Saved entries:
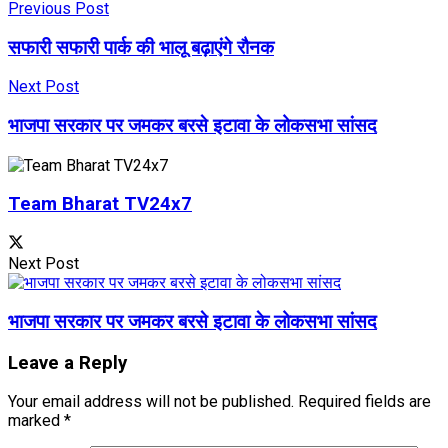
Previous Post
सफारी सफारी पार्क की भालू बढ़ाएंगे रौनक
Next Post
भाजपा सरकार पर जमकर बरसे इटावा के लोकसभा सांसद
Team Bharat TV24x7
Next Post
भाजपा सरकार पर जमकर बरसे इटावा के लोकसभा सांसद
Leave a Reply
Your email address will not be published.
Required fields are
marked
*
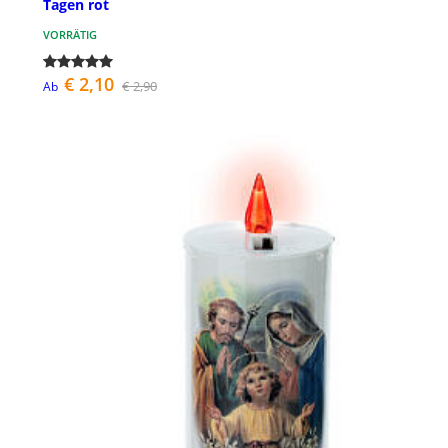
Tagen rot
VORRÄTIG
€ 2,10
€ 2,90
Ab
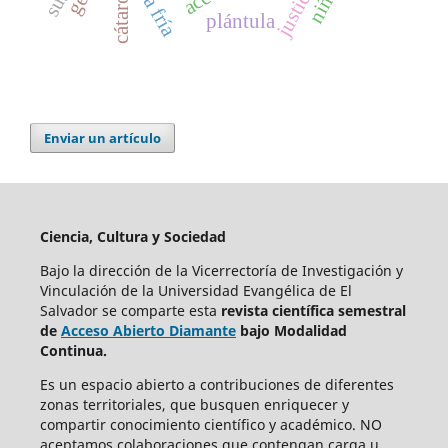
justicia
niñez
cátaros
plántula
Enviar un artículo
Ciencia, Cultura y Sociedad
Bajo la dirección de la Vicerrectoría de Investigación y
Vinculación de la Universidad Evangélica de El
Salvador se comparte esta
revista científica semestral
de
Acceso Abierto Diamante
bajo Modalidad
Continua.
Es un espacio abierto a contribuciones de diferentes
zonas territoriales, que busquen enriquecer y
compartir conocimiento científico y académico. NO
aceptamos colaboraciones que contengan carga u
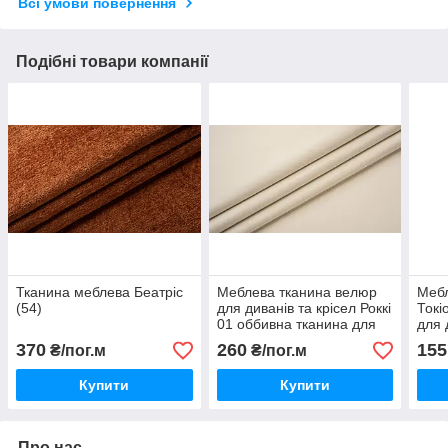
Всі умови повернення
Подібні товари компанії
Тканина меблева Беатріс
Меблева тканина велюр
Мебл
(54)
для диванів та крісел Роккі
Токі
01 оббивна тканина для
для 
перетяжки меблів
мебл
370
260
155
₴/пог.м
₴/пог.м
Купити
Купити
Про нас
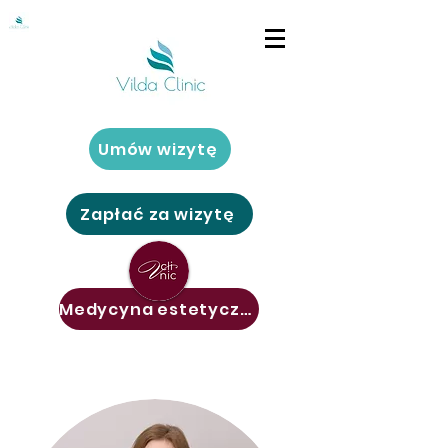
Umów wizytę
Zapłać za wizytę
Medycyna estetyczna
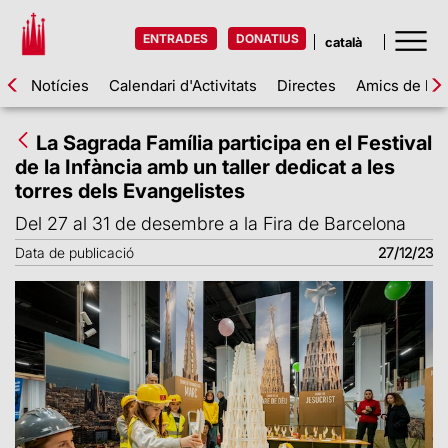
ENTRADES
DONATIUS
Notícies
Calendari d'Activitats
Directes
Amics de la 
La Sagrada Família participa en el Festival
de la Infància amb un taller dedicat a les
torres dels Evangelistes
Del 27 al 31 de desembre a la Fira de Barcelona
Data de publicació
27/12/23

Your assignment:
Reproduce word for word every line of the material from the one containing "Umów wizytę" down to the one containing "Medycyna estetyczna", both of those lines included.

Answer section:
Umów wizytę
Zapłać za wizytę
Medycyna estetyczna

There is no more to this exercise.